▶ What you have to do: Write the entries out exactly, with the final line being the one containing "left front paw: (327, 502)".

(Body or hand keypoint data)
◇ ◇ ◇

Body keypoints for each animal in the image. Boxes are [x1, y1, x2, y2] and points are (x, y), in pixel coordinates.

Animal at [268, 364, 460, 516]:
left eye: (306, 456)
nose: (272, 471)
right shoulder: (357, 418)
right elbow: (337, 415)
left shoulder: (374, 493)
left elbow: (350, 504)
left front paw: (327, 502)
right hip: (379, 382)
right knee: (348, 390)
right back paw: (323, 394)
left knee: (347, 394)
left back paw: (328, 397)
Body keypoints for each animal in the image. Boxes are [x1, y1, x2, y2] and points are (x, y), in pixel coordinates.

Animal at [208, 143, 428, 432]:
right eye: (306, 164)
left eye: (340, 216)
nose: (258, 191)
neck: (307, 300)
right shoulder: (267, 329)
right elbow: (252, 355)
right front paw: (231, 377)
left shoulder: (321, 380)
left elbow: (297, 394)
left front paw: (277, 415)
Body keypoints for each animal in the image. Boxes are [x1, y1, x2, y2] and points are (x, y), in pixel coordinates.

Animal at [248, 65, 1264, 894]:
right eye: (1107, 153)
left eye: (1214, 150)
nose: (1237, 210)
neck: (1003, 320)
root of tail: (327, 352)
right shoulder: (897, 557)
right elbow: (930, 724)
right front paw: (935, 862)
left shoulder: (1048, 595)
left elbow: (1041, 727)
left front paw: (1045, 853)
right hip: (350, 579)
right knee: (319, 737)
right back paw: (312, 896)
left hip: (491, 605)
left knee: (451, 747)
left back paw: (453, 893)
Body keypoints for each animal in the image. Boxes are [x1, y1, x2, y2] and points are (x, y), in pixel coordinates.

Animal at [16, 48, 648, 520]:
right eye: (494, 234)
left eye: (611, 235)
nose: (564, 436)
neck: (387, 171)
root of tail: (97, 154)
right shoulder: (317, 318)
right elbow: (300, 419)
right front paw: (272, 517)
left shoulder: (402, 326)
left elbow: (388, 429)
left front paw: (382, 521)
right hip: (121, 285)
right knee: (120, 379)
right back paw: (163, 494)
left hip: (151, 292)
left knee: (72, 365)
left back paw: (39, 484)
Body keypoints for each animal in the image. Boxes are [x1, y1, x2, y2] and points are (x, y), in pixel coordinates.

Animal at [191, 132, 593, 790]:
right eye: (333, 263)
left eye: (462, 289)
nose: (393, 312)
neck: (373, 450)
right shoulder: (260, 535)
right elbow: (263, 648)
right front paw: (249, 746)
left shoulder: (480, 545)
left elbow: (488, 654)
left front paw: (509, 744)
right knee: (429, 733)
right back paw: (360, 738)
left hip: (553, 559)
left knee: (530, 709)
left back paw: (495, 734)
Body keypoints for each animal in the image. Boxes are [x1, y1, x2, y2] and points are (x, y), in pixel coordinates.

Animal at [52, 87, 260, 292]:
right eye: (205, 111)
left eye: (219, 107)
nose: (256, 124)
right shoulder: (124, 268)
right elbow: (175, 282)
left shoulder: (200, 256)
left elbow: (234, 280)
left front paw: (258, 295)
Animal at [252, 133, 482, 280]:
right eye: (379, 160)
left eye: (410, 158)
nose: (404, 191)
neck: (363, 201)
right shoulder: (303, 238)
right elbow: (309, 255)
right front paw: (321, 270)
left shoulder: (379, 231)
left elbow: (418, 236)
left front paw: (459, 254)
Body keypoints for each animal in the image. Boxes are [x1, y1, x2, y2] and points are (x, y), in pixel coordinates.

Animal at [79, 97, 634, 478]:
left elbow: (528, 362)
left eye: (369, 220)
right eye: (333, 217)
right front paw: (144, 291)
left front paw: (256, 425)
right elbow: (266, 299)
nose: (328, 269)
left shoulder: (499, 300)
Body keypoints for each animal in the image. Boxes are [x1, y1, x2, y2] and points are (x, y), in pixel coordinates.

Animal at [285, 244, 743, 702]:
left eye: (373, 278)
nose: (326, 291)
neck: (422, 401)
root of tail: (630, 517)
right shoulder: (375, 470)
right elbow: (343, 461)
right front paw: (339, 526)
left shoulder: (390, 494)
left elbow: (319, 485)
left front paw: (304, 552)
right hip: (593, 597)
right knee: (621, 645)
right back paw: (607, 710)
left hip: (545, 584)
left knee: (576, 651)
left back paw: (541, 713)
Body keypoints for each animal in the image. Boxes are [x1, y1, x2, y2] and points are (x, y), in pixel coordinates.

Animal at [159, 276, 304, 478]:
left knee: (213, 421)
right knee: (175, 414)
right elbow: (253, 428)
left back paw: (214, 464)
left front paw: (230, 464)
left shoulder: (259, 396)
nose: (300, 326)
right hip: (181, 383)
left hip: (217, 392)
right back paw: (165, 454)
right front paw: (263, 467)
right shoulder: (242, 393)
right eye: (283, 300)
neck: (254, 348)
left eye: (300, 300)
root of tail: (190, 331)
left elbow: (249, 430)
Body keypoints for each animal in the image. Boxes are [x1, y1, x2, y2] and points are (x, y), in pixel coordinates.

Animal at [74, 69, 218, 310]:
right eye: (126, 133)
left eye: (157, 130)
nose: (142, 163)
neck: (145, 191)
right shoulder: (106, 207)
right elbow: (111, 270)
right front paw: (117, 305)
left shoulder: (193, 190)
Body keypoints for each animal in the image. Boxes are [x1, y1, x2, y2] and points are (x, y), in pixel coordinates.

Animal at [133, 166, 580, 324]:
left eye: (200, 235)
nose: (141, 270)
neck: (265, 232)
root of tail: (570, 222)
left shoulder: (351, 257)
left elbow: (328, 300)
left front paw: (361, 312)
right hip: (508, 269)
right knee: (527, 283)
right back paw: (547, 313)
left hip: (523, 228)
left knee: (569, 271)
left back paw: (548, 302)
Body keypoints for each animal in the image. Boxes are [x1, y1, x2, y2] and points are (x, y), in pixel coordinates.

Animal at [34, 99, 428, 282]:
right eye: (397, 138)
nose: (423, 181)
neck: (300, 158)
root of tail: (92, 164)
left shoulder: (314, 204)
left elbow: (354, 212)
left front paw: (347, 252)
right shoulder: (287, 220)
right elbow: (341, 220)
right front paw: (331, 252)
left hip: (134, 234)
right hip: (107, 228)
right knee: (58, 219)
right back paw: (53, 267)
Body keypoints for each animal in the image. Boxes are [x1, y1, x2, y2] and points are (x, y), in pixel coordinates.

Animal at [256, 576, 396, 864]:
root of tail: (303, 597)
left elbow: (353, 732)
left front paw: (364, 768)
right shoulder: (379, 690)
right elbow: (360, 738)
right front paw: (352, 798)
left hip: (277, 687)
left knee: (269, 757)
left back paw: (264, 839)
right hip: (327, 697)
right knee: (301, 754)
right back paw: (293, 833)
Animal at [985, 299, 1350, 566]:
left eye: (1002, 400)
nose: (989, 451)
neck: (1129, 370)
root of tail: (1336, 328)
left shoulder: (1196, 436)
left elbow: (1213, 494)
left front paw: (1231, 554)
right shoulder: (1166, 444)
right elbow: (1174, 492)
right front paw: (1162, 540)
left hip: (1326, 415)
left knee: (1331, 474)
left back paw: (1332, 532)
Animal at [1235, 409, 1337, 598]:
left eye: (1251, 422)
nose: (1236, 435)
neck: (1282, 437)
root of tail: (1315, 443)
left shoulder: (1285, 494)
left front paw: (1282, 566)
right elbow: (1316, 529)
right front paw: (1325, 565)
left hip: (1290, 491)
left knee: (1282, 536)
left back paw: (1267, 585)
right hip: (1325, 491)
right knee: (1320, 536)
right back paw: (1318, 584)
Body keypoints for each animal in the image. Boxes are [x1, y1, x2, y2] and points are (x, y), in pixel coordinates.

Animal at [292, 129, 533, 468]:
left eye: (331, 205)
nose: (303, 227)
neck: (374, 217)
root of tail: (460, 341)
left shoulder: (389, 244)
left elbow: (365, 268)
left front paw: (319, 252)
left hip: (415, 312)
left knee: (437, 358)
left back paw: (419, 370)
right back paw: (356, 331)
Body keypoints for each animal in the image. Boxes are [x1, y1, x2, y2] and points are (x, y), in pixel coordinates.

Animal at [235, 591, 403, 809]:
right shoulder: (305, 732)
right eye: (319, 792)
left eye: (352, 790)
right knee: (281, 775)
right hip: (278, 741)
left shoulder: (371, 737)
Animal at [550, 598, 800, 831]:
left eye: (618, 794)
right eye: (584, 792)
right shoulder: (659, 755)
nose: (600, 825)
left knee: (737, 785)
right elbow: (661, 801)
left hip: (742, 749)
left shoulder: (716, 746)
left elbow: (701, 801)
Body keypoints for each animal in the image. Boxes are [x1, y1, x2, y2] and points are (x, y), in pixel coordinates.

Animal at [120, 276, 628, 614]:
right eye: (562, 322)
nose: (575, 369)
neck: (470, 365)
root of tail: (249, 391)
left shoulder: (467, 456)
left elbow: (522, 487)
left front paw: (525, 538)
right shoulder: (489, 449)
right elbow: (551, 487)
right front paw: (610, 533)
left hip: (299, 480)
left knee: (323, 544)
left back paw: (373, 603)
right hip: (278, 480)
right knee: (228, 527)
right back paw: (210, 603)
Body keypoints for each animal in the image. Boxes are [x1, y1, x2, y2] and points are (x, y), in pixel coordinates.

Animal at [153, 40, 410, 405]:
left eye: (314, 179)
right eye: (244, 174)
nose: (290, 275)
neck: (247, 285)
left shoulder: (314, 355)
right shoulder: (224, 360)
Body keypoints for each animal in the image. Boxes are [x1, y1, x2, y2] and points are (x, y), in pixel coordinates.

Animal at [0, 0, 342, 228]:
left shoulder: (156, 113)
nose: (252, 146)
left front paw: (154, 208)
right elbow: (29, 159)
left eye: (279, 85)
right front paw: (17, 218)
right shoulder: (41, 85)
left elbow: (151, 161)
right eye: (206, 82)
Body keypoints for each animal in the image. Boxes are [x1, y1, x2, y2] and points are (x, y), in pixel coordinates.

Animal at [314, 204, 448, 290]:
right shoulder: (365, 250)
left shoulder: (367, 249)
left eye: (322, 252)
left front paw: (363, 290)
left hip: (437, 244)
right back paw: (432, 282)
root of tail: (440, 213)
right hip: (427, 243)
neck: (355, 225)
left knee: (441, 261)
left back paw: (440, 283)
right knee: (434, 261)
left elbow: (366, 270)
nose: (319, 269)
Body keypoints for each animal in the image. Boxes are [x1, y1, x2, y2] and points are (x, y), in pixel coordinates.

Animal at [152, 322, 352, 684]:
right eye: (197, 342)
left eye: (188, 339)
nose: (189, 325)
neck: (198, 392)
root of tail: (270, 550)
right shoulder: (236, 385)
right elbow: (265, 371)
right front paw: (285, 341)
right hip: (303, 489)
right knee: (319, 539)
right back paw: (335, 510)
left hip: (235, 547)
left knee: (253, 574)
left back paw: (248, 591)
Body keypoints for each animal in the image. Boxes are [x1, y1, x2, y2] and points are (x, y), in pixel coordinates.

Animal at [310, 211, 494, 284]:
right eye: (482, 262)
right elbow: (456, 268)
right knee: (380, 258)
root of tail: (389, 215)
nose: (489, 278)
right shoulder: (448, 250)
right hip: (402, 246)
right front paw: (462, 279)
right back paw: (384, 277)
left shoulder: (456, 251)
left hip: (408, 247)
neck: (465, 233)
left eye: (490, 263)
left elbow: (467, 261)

◇ ◇ ◇

▶ Response below:
Body keypoints for each animal in the image. Boxes are [x1, y1, x2, y2] and points are (x, y), in pixel coordinates.

Animal at [268, 364, 460, 516]:
left eye: (306, 456)
nose: (272, 471)
right shoulder: (357, 418)
right elbow: (337, 415)
left shoulder: (374, 493)
left elbow: (350, 504)
left front paw: (327, 502)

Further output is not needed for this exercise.